According to data released today (Jan. 14), China’s exports fell the most in two years last month, with imports also shrinking. Add to that the first instance of China’s car market contracting since the 1990s, and a 73% fall in Chinese investment in North America and Europe, and you have bad, bad news for the global economy.

At the heart of these figures is China’s ongoing trade war with the United States. New data from 2018 reveal the country’s largest trade surplus with the United States since records dating back to 2006 began.
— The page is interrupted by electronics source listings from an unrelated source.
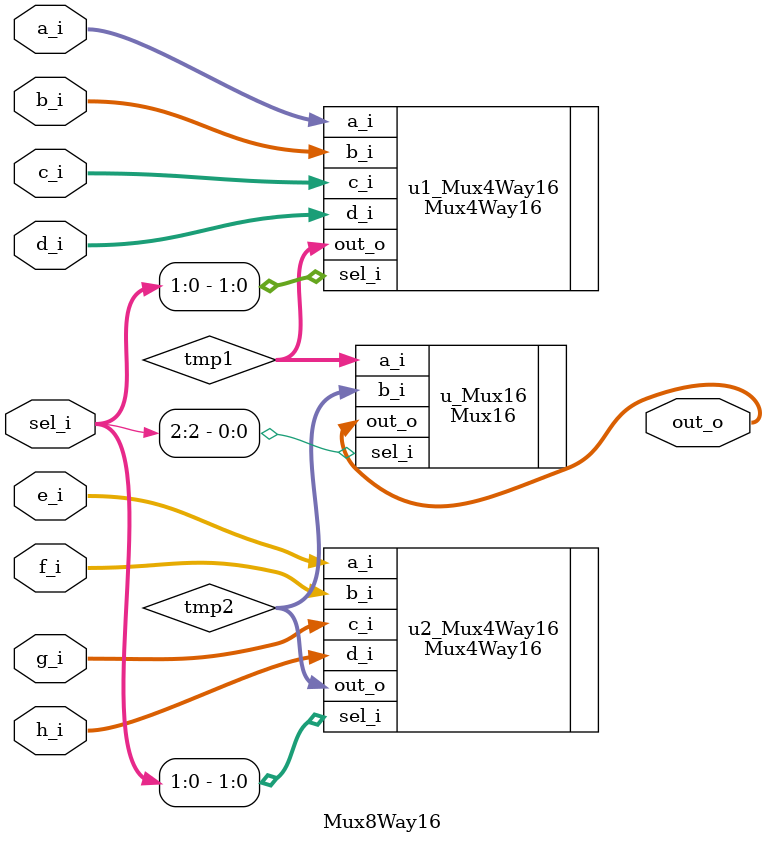
<source format=v>
/*  Mux8Way16: 8-way 16-bit multiplexor

 
 * out = a if sel == 000
 *       b if sel == 001
 *       etc.
 *       h if sel == 111


Mux8Way16 u_Mux8Way16(
    .a_i(),
    .b_i(),
    .c_i(),
    .d_i(),
    .e_i(),
    .f_i(),
    .g_i(),
    .h_i(),
    .sel_i(),
    .out_o()
);

*/

`include "./Mux4Way16.v"
`include "./Mux16.v"

module Mux8Way16(
    input wire [15:0] a_i,
    input wire [15:0] b_i,
    input wire [15:0] c_i,
    input wire [15:0] d_i,
    input wire [15:0] e_i,
    input wire [15:0] f_i,
    input wire [15:0] g_i,
    input wire [15:0] h_i,
    input wire [2:0] sel_i,
    output wire [15:0] out_o
);

    wire [15:0] tmp1;
    wire [15:0] tmp2;

    Mux4Way16 u1_Mux4Way16(
        .a_i(a_i),
        .b_i(b_i),
        .c_i(c_i),
        .d_i(d_i),
        .sel_i(sel_i[1:0]),
        .out_o(tmp1)
    );
    
    Mux4Way16 u2_Mux4Way16(
        .a_i(e_i),
        .b_i(f_i),
        .c_i(g_i),
        .d_i(h_i),
        .sel_i(sel_i[1:0]),
        .out_o(tmp2)
    );

    Mux16 u_Mux16(
        .a_i(tmp1),
        .b_i(tmp2),
        .sel_i(sel_i[2]),
        .out_o(out_o)
    );
    
endmodule

</source>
It widened by 17% to $323.3 billion last year, according to Reuters. Exports are way up while the country ‘s imports of American goods fell slightly—making a swift resolution to the trade dispute even less likely. (Analysts have posited that this may be the effect of US importers stocking up on Chinese-made products in anticipation of still steeper tariffs.)
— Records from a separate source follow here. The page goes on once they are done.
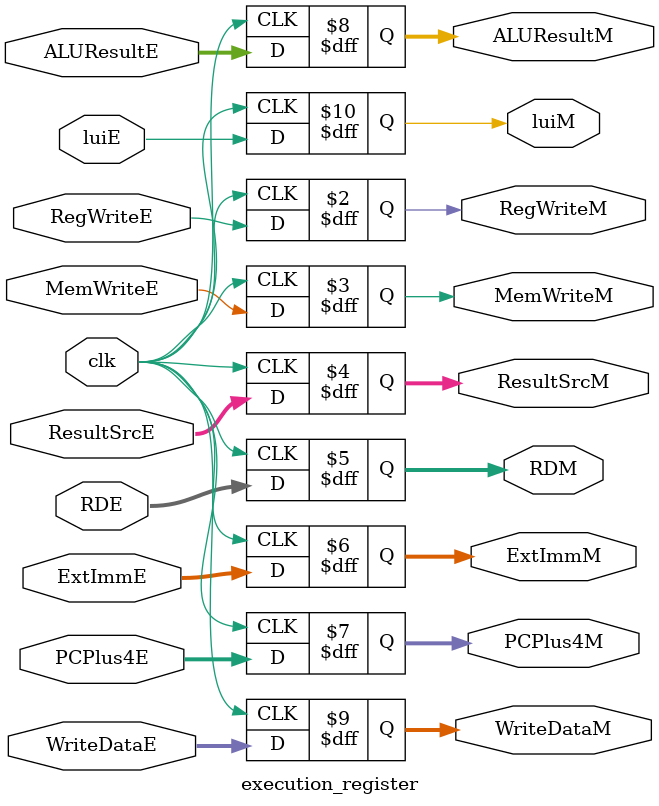
<source format=v>
module execution_register(  input luiE,
							input [31:0] PCPlus4E, ALUResultE, WriteDataE, 
						    input[4:0] RDE,
						    input[31:0] ExtImmE, 
		          			input clk, RegWriteE, MemWriteE,
		          			input [1:0] ResultSrcE,
		          			output reg RegWriteM, MemWriteM,
		          			output reg[1:0] ResultSrcM,
		           			output reg [4:0] RDM,
				  	 		output reg[31:0] ExtImmM, PCPlus4M, ALUResultM, WriteDataM,
							output reg luiM);

	always@(posedge clk)begin
		RDM = RDE;
		ExtImmM = ExtImmE;	
		PCPlus4M = PCPlus4E;
		ALUResultM = ALUResultE;
		WriteDataM = WriteDataE;
		ResultSrcM = ResultSrcE; 
		RegWriteM = RegWriteE;
		MemWriteM = MemWriteE;
		luiM = luiE;
	end

endmodule

</source>
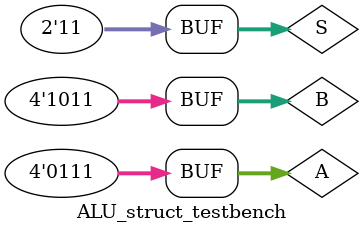
<source format=v>
`timescale 1ns / 1ps


module ALU_struct_testbench;

	// Inputs
	reg [3:0] A;
	reg [3:0] B;
	reg [1:0] S;

	// Outputs
	wire [3:0] Y;

	// Instantiate the Unit Under Test (UUT)
	ALU_struct uut (
		.A(A), 
		.B(B), 
		.S(S), 
		.Y(Y)
	);

	initial begin
		// Initialize Inputs
		A = 0;
		B = 0;
		S = 0;

		// Wait 100 ns for global reset to finish
		#100;
        
		// S = 00: Invert
		A = 3;
		#100;
		
		A = 12;
		#100;
		
		// S = 01: Add
		S = 1;
		A = 5;
		B = 8;
		#100;
		
		A = 9;
		B = 3;
		#100;
		
		// S = 10: Subtract
		S = 2;
		A = 6;
		B = 2;
		#100;
		
		A = 10;
		B = 11;
		#100;
		
		// S = 11: Double
		S = 3;
		A = 4;
		#100;
		
		A = 7;
		#100;

	end
      
endmodule


</source>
The numbers also suggest that the Middle Kingdom’s economy may not be in the best of health, despite government-imposed measures such as tax cuts and higher infrastructure spending. Global demand for Chinese-made goods such as iPhones and automobiles also seems to be waning. There’s still growth, but it’s a fraction of previous years: Geely, the country’s most successful car-maker sold 20% more cars last year, compared to 63% growth in 2017. In 2019, it anticipates flat sales.

A slowing Chinese economy is bad news for US companies that depend on Chinese consumers to power their sales.

Restrictions imposed by China, along with tightened scrutiny of deals from the US, seem to have stymied foreign direct investment into North America and Europe more generally. Overall, Chinese direct investment in the two regions fell 73%, from $111 billion in 2017 to $30 billion last year, despite modest growth in Chinese investment in Germany, France and Spain. Escalating frictions between Washington and Beijing may have been behind an 83% fall in Chinese investment into the US—instead, Chinese investors may be looking to Canada as an alternative, where investment was up 80% from last year.

Any one of these numbers would likely worry investors. All three together suggest a global slowdown that is more imminent than many expected or hoped. In a note from Nomura, a Japanese financial services company, economists had a few forecasts for the months to come: The yuan’s “recent strength” may not last; Beijing may finally capitulate and strike a trade deal with the US; and Chinese politicians may take “more aggressive measures” to stabilize the country’s growth.

Last year, Chinese economic growth hit its lowest point in a decade, exacerbated by ongoing trade tensions and rising debt levels. Whether this slowdown is the start of a larger trend remains to be seen—though the figures have left investors decidedly shaken.

Update: This post has been updated to say China’s imports of US goods fell slightly in 2018.